▶ **GOAL**: Render the rows below as a two-column CSV with the columns "prompt" and "response", one line per row. Put each row's text and its answer each in a single quoted field, and replace line breaks with spaces.

# LISTED ENTRIES start

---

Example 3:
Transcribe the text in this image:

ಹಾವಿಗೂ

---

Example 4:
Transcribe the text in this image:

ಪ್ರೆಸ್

# LISTED ENTRIES end

▶ **CORRECT OUTPUT**:
prompt,response
"--- Example 3: Transcribe the text in this image:","ಹಾವಿಗೂ"
"--- Example 4: Transcribe the text in this image:","ಪ್ರೆಸ್"